Although the general impacts on patient care associated with “personalised medicine” have not yet fully made their presence felt, it can be assumed that, despite the difficulties with acceptance that were expected initially, there will be greater transparency of treatment through evidence-based medicine in the future. Bio-informatics data processing will achieve greater prominence.
Bio-informatics forms the methodical basis of the combination and filtering, correlation and evaluation of patient data. This data, of wildly varying quality, must be medically redundant and reliable.
Next-generation DNA sequencing especially is of considerable significance for the development of genomic bio-markers. Per machine and per investigative process, it allows hundreds of millions of DNA fragments to be sequenced in parallel, which means that this high-performance method now allows the genome of individual people to be fully decoded in just a few days for prices that will soon be less than 400 dollars. NGS (Next-Generation Sequencing) is already state of the art today and is being used as standard in oncology (for the sequencing of tumour tissue).
The complete or partial as a panel (20–50 genes) documentation of DNA is an important keystone of precision medicine. In future, bio-markers may also be able to make an key contribution towards the planning and delivery of clinical studies for trialling new drug treatments. Bio-markers can also contribute to drug safety by revealing pharmacological pathways. Since the occurrence and nature of bio-markers precedes a patient’s clinical response to treatment in terms of time, they may also serve as alternative end points in clinical studies and significantly accelerate and simplify them.
Summary and Outlook
While at the start of the 20th century, doctors had to rely on their five senses, experience and intuition to establish a diagnosis, they can now turn to an array of diagnostic tools. From computer-assisted history charts and imaging technology visualisation methods such as ultrasound and MRI scanning to 3D surgical procedures, new high-tech methods are constantly being added. The aims are the best possible treatment success, time savings and cost savings.
Differentiation instead of standardisation are the key words of precision medicine worldwide. The foundations of the great advantages and benefits in drug treatment will in future be those drugs whose effectiveness has already been confirmed using reliable bio-marker tests. Advancing molecular differentiation, especially in oncology, neurology and immunology diseases, is the trailblazer for these trends.
When US President Richard Nixon declared “war on cancer” in 1971, the aim of beating the disease within 25 years as part of a national show of strength seemed no more utopian than John F. Kennedy’s pledge in 1961 of putting a man on the moon before the end of the decade. However cancer has proved to be a tougher opponent.
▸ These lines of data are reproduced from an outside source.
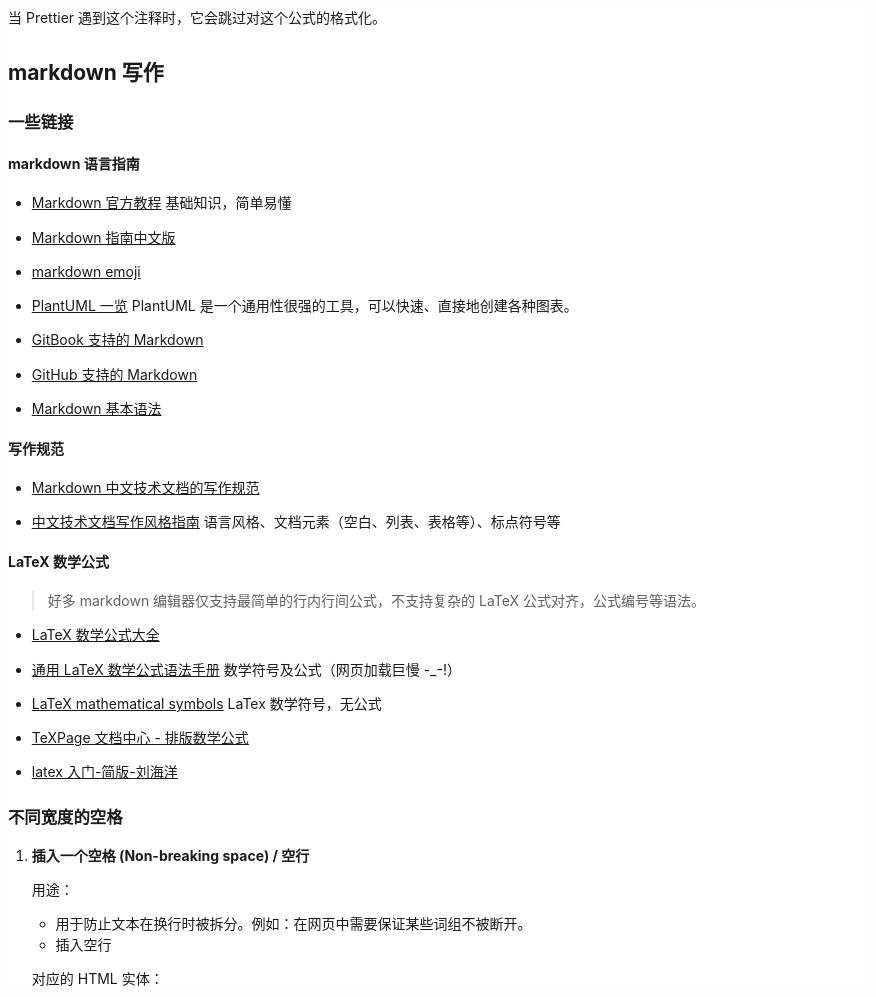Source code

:    当 Prettier 遇到这个注释时，它会跳过对这个公式的格式化。

## markdown 写作

### 一些链接

#### markdown 语言指南

- [Markdown 官方教程](https://markdown.com.cn/basic-syntax/)
  基础知识，简单易懂

- [Markdown 指南中文版](https://www.markdown.xyz/cheat-sheet/)

- [markdown emoji](https://gist.github.com/rxaviers/7360908)

- [PlantUML 一览](https://plantuml.com/zh/)
  PlantUML 是一个通用性很强的工具，可以快速、直接地创建各种图表。
- [GitBook 支持的 Markdown](https://chrisniael.gitbooks.io/gitbook-documentation/content/format/markdown.html)

- [GitHub 支持的 Markdown](https://docs.github.com/zh/get-started/writing-on-github/getting-started-with-writing-and-formatting-on-github/basic-writing-and-formatting-syntax)

- [Markdown 基本语法](https://hugodoit.pages.dev/zh-cn/basic-markdown-syntax/#links)

#### 写作规范

- [Markdown 中文技术文档的写作规范](https://lujianan.com/2017/01/20/markdown-standard/)

- [中文技术文档写作风格指南](https://zh-style-guide.readthedocs.io/zh-cn/latest/index.html)
  语言风格、文档元素（空白、列表、表格等）、标点符号等

#### LaTeX 数学公式

> 好多 markdown 编辑器仅支持最简单的行内行间公式，不支持复杂的 LaTeX 公式对齐，公式编号等语法。

- [LaTeX 数学公式大全](https://blogbook.eu.org/post/LaTeX%20Mathematical%20formula/)

- [通用 LaTeX 数学公式语法手册](http://www.uinio.com/Math/LaTex/)
  数学符号及公式（网页加载巨慢 -\_-!）

- [LaTeX mathematical symbols](https://oeis.org/wiki/List_of_LaTeX_mathematical_symbols)
  LaTex 数学符号，无公式

- [TeXPage 文档中心 - 排版数学公式](https://www.texpage.com/docs/zh/learning/chapter-4/)
- [latex 入门-简版-刘海洋](https://lrita.github.io/images/wiki/latex%E5%85%A5%E9%97%A8-%E7%AE%80%E7%89%88-%E5%88%98%E6%B5%B7%E6%B4%8B.pdf)

### 不同宽度的空格

1. **插入一个空格 (Non-breaking space) / 空行**

   用途：

   - 用于防止文本在换行时被拆分。例如：在网页中需要保证某些词组不被断开。
   - 插入空行

   对应的 HTML 实体：
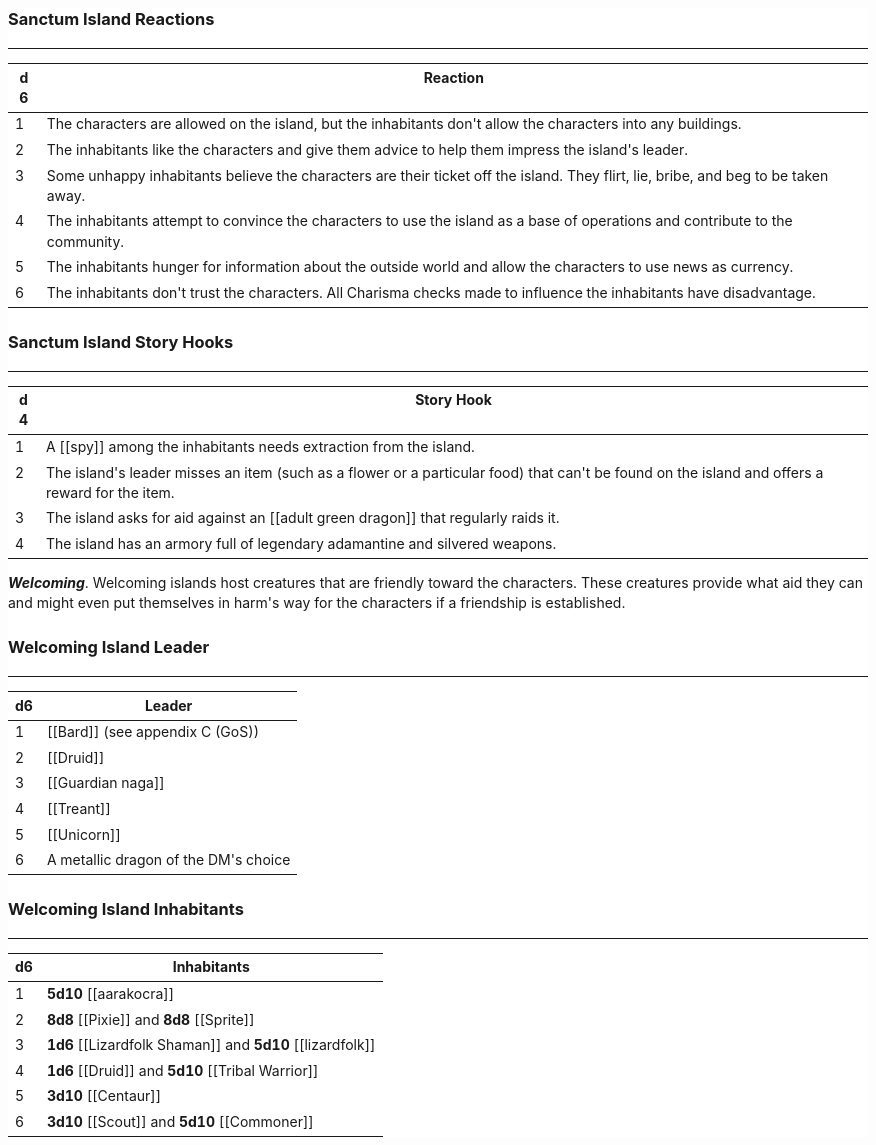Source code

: ### Sanctum Island Reactions
---
|d6|Reaction|
|----|------------|
|1|The characters are allowed on the island, but the inhabitants don't allow the characters into any buildings.|
|2|The inhabitants like the characters and give them advice to help them impress the island's leader.|
|3|Some unhappy inhabitants believe the characters are their ticket off the island. They flirt, lie, bribe, and beg to be taken away.|
|4|The inhabitants attempt to convince the characters to use the island as a base of operations and contribute to the community.|
|5|The inhabitants hunger for information about the outside world and allow the characters to use news as currency.|
|6|The inhabitants don't trust the characters. All Charisma checks made to influence the inhabitants have disadvantage.|

### Sanctum Island Story Hooks
---
|d4|Story Hook|
|----|------------|
|1|A [[spy]] among the inhabitants needs extraction from the island.|
|2|The island's leader misses an item (such as a flower or a particular food) that can't be found on the island and offers a reward for the item.|
|3|The island asks for aid against an [[adult green dragon]] that regularly raids it.|
|4|The island has an armory full of legendary adamantine and silvered weapons.|



**_Welcoming_**. Welcoming islands host creatures that are friendly toward the characters. These creatures provide what aid they can and might even put themselves in harm's way for the characters if a friendship is established.
### Welcoming Island Leader
---
|d6|Leader|
|----|------------|
|1|[[Bard]] (see appendix C (GoS))|
|2|[[Druid]]|
|3|[[Guardian naga]]|
|4|[[Treant]]|
|5|[[Unicorn]]|
|6|A metallic dragon of the DM's choice|

### Welcoming Island Inhabitants
---
|d6|Inhabitants|
|----|------------|
|1|**5d10** [[aarakocra]]|
|2|**8d8** [[Pixie]] and **8d8** [[Sprite]]|
|3|**1d6** [[Lizardfolk Shaman]] and **5d10** [[lizardfolk]]|
|4|**1d6** [[Druid]] and **5d10** [[Tribal Warrior]]|
|5|**3d10** [[Centaur]]|
|6|**3d10** [[Scout]] and **5d10** [[Commoner]]|
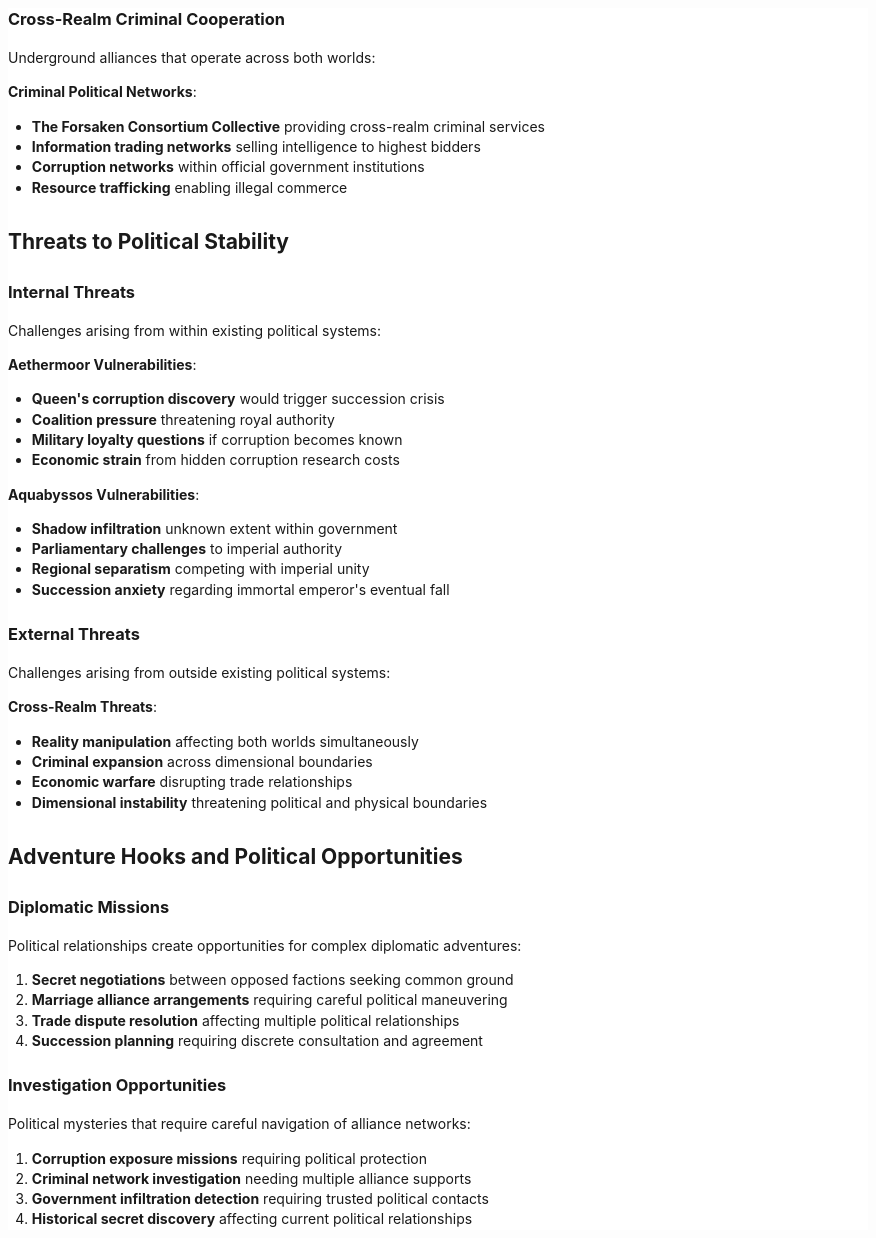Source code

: ### **Cross-Realm Criminal Cooperation**
Underground alliances that operate across both worlds:

**Criminal Political Networks**:
- **The Forsaken Consortium Collective** providing cross-realm criminal services
- **Information trading networks** selling intelligence to highest bidders
- **Corruption networks** within official government institutions
- **Resource trafficking** enabling illegal commerce

## Threats to Political Stability

### **Internal Threats**
Challenges arising from within existing political systems:

**Aethermoor Vulnerabilities**:
- **Queen's corruption discovery** would trigger succession crisis
- **Coalition pressure** threatening royal authority
- **Military loyalty questions** if corruption becomes known
- **Economic strain** from hidden corruption research costs

**Aquabyssos Vulnerabilities**:
- **Shadow infiltration** unknown extent within government
- **Parliamentary challenges** to imperial authority
- **Regional separatism** competing with imperial unity
- **Succession anxiety** regarding immortal emperor's eventual fall

### **External Threats**
Challenges arising from outside existing political systems:

**Cross-Realm Threats**:
- **Reality manipulation** affecting both worlds simultaneously
- **Criminal expansion** across dimensional boundaries
- **Economic warfare** disrupting trade relationships
- **Dimensional instability** threatening political and physical boundaries

## Adventure Hooks and Political Opportunities

### **Diplomatic Missions**
Political relationships create opportunities for complex diplomatic adventures:

1. **Secret negotiations** between opposed factions seeking common ground
2. **Marriage alliance arrangements** requiring careful political maneuvering
3. **Trade dispute resolution** affecting multiple political relationships
4. **Succession planning** requiring discrete consultation and agreement

### **Investigation Opportunities**
Political mysteries that require careful navigation of alliance networks:

1. **Corruption exposure missions** requiring political protection
2. **Criminal network investigation** needing multiple alliance supports
3. **Government infiltration detection** requiring trusted political contacts
4. **Historical secret discovery** affecting current political relationships
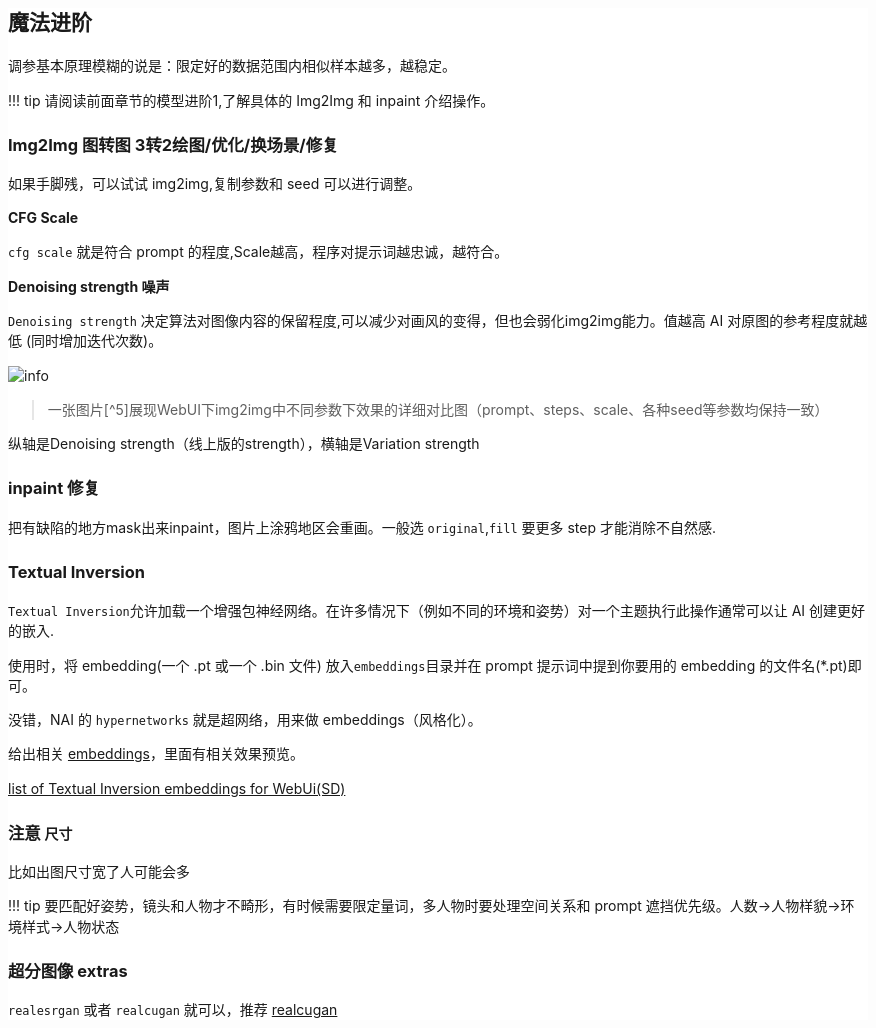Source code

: ## 魔法进阶

调参基本原理模糊的说是：限定好的数据范围内相似样本越多，越稳定。

!!! tip
    请阅读前面章节的模型进阶1,了解具体的 Img2Img 和 inpaint 介绍操作。


### Img2Img 图转图 3转2绘图/优化/换场景/修复

如果手脚残，可以试试 img2img,复制参数和 seed 可以进行调整。

**CFG Scale**

`cfg scale` 就是符合 prompt 的程度,Scale越高，程序对提示词越忠诚，越符合。


**Denoising strength 噪声**


`Denoising strength` 决定算法对图像内容的保留程度,可以减少对画风的变得，但也会弱化img2img能力。值越高 AI 对原图的参考程度就越低 (同时增加迭代次数)。


![info](https://raw.githubusercontent.com/sudoskys/StableDiffusionBook/main/resource/00119_136826557_masterpiece%2C_best_quality%2C_1girl%2C_black_hair%2C_hat1.jpg)

>一张图片[^5]展现WebUI下img2img中不同参数下效果的详细对比图（prompt、steps、scale、各种seed等参数均保持一致）

纵轴是Denoising strength（线上版的strength），横轴是Variation strength



### inpaint 修复

把有缺陷的地方mask出来inpaint，图片上涂鸦地区会重画。一般选 `original`,`fill` 要更多 step 才能消除不自然感.


### Textual Inversion


`Textual Inversion`允许加载一个增强包神经网络。在许多情况下（例如不同的环境和姿势）对一个主题执行此操作通常可以让 AI 创建更好的嵌入.

使用时，将 embedding(一个 .pt 或一个 .bin 文件) 放入`embeddings`目录并在 prompt 提示词中提到你要用的 embedding 的文件名(*.pt)即可。

没错，NAI 的 `hypernetworks` 就是超网络，用来做 embeddings（风格化）。

给出相关 [embeddings](https://gitlab.com/16777216c/stable-diffusion-embeddings)，里面有相关效果预览。

[list of Textual Inversion embeddings for WebUi(SD)](https://rentry.org/embeddings)




### 注意 `尺寸`

比如出图尺寸宽了人可能会多

!!! tip
    要匹配好姿势，镜头和人物才不畸形，有时候需要限定量词，多人物时要处理空间关系和 prompt 遮挡优先级。人数->人物样貌->环境样式->人物状态
    
### 超分图像 extras

`realesrgan` 或者 `realcugan` 就可以，推荐 [realcugan](https://github.com/bilibili/ailab/tree/main/Real-CUGAN)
In January 2015, US President Obama put 215 million dollars for research into precision medicine onto the national agenda. His initiative has helped to establish the fight against cancer based on molecular medicine. Studies are initially being funded to evaluate genome data. Precision medicine is also hoped to custom-adapt genetic profiles to modern drug therapies.
The global departure towards a new age of medicine has begun. All over the world, we are in the midst of a transformation that offers great hope!